Extrait du document:
■ ■ ■ ■
Pop québécoise, trail alpin et virée romantique. What else ?
Dimanche j’ai couru (enfin courir est un bien grand mot mais j’y reviendrai) la version la plus courte du trail des Paccots. Derrière ce nom improbable, se cache une petite station de ski située à une demi-heure de Lausanne dans les Préalpes fribourgeoises. En Suisse donc.
En fait je passais dans le coin, j’ai vu de la lumière, etc. etc.
Il faut admettre que cette année, le hasard aura quand même drôlement bien fait les choses… En théorie, la probabilité que je participe à cette course était à peu près nulle. Mais il s’avère que ma chère et tendre a eu l’excellente idée de m’offrir deux places pour un concert des Cowboys fringants un groupe québécois que j’adore et que j’avais une envie folle de voir en concert. Ces jeunes gens n’ayant pas prévu de venir en France avant un moment et le Québec étant un peu loin, le festival Pully-Lavaux à l’heure du Québec tombait à pic, en plein milieu du week-end de la Pentecôte propice à une longue échappée.
J’eus pu m’en contenter. Mais la tentation de chercher un petit trail dans les parages (des fois que) aura été trop grande. Je n’ai pas eu besoin de chercher longtemps, il se court désormais des trails à peu près partout à peu près tout le temps. Mais celui-là, il faut bien reconnaître qu’il tombait quand même vraiment pile-poil.
■ ■ ■ ■
Extrait de données:
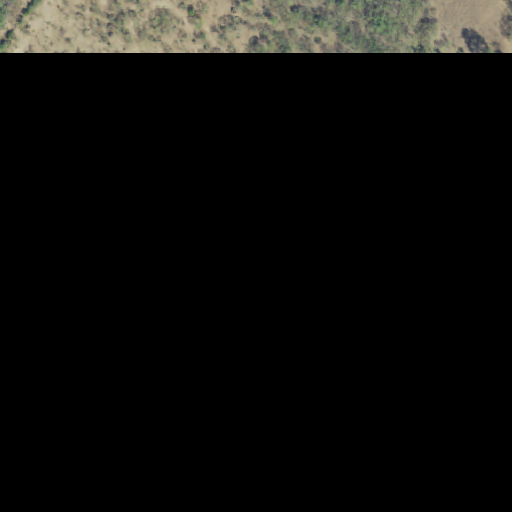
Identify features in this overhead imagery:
building: (0, 466)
■ ■ ■ ■
Énoncé du problème A: D'après le récit du trail des Paccots, où se trouve la station des Paccots ?
Énoncé du problème B: Dans le récit du trail des Paccots, recopiez tout le passage depuis «En fait je passais» jusqu'à «une longue échappée.», en remplaçant «concert» par «spectacle».
Les lignes ne servent à rien pour ce travail.

Réponse rédigée A: Dans les Préalpes fribourgeoises, en Suisse, à une demi-heure de Lausanne.

Réponse rédigée B:
En fait je passais dans le coin, j’ai vu de la lumière, etc. etc.
Il faut admettre que cette année, le hasard aura quand même drôlement bien fait les choses… En théorie, la probabilité que je participe à cette course était à peu près nulle. Mais il s’avère que ma chère et tendre a eu l’excellente idée de m’offrir deux places pour un spectacle des Cowboys fringants un groupe québécois que j’adore et que j’avais une envie folle de voir en spectacle. Ces jeunes gens n’ayant pas prévu de venir en France avant un moment et le Québec étant un peu loin, le festival Pully-Lavaux à l’heure du Québec tombait à pic, en plein milieu du week-end de la Pentecôte propice à une longue échappée.